I remember the day I was told you would come today. I remember the extreme joy (and nervousness) that I was going to meet my baby girl today. I remember walking the halls for hours and nurses constantly saying "no baby yet?". And I will never forget how you suddenly just decided now was the time and you were born faster than anyone expected. I remember seeing your face for the first time and I will never forget the immense measure of love I felt looking into your eyes for the very first time. It was as if I was meeting someone I'd always known and how suddenly you completed my world. How I never knew that I missed you, but in that moment, I realized you were what was missing. I remember holding you for what felt like hours and cherishing every second of feeling your new skin against mine.
These moments I have always been afraid of forgetting. But, how can I forget the day I meant the one my soul needed and the one who filled a hole I never even knew was missing.

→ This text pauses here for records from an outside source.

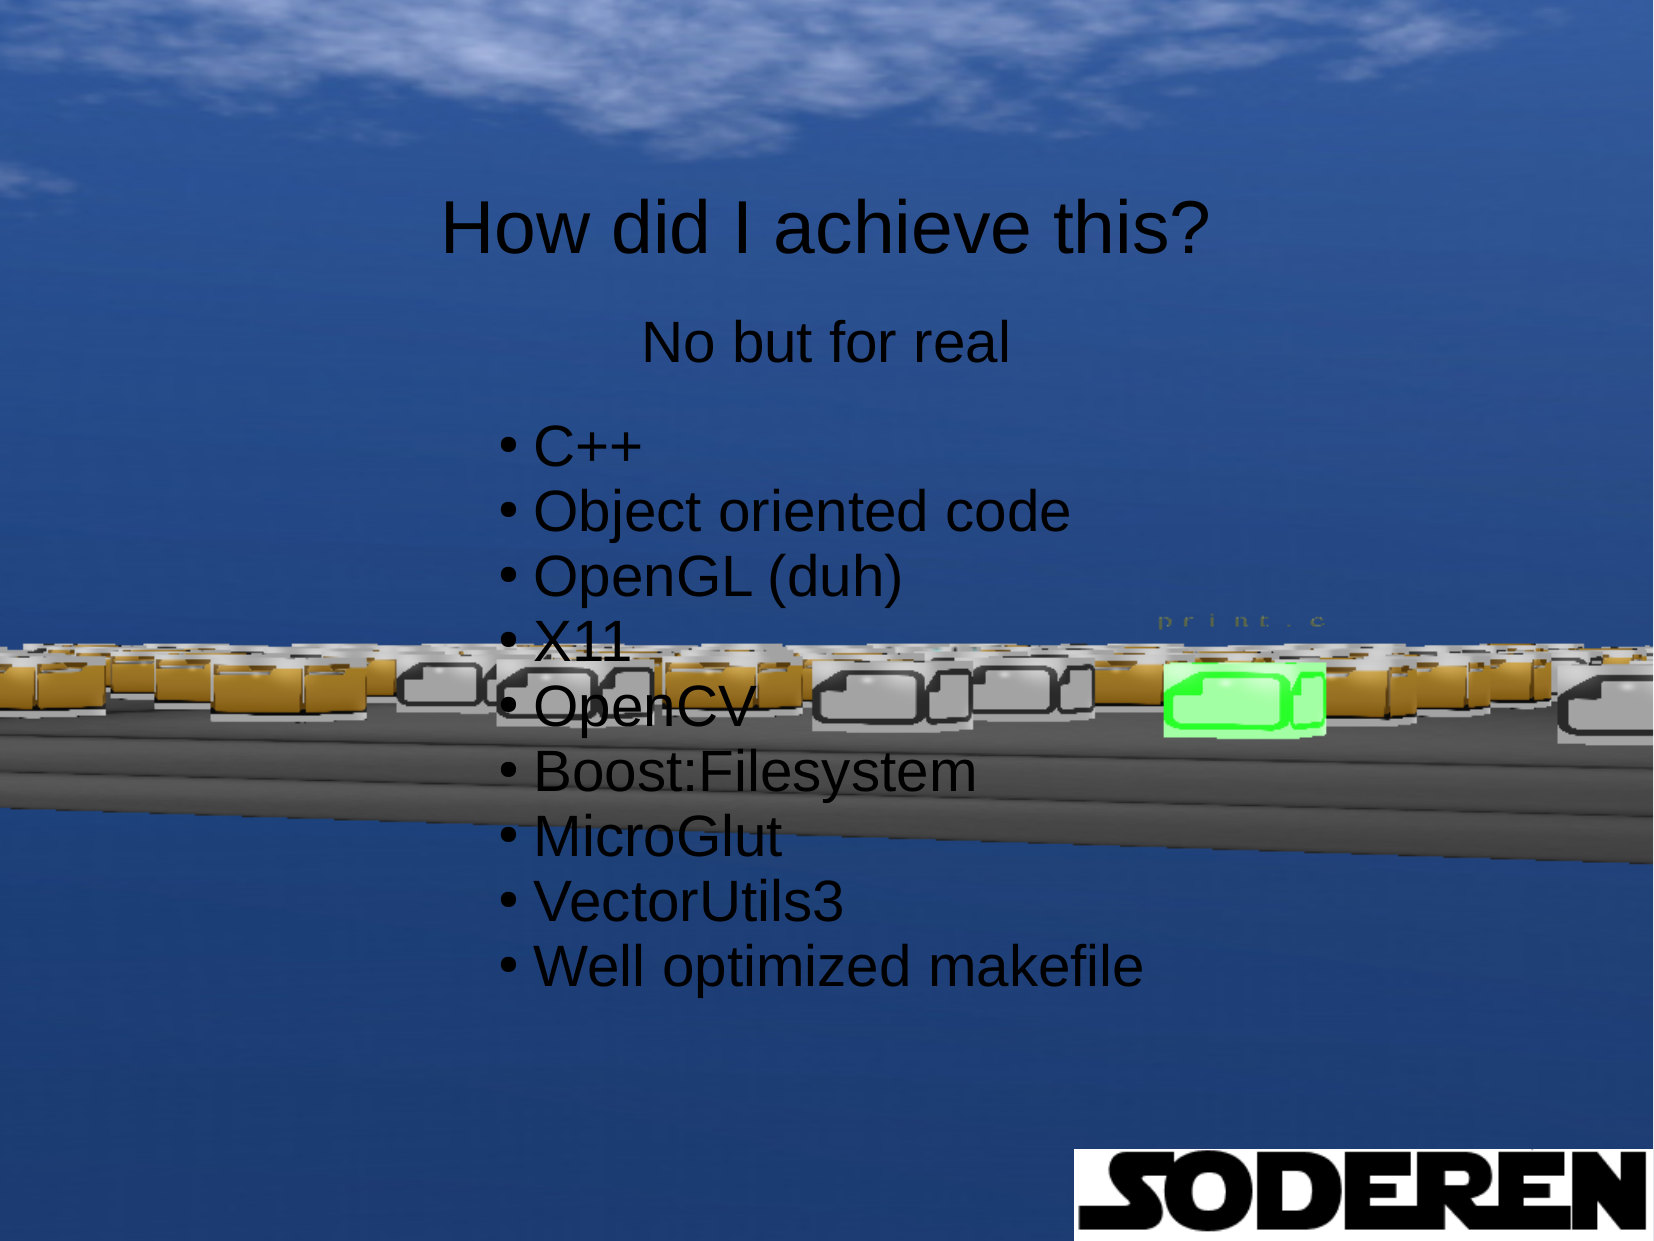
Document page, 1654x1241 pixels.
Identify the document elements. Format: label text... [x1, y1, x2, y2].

text_box C++ Object oriented code OpenGL (duh) X11 OpenCV Boost:Filesystem MicroGlut VectorUtils3 Well optimized makefile [483, 406, 1161, 1009]
text_box No but for real [626, 302, 1027, 383]
text_box How did I achieve this? [425, 178, 1228, 278]
picture [0, 0, 1654, 1241]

As I approach your birthday this year, I will choose to remember these moments. I (will forever and always) wish you were here. And that I was looking into your sweet blue eyes on your birthday and getting to ask you what kind of big 3rd birthday you wanted- I will never forget these precious moments. 3... I can't believe it.
You are missed immeasurably. You will never be forgotten. Never replaced. My heart aches for you and will always long for you to be back with me. Thank you for all of our precious little moments. Thank you for all of your serious gazes and for all the times you would just gaze at me. Thank you for changing me. I miss you today more than yesterday.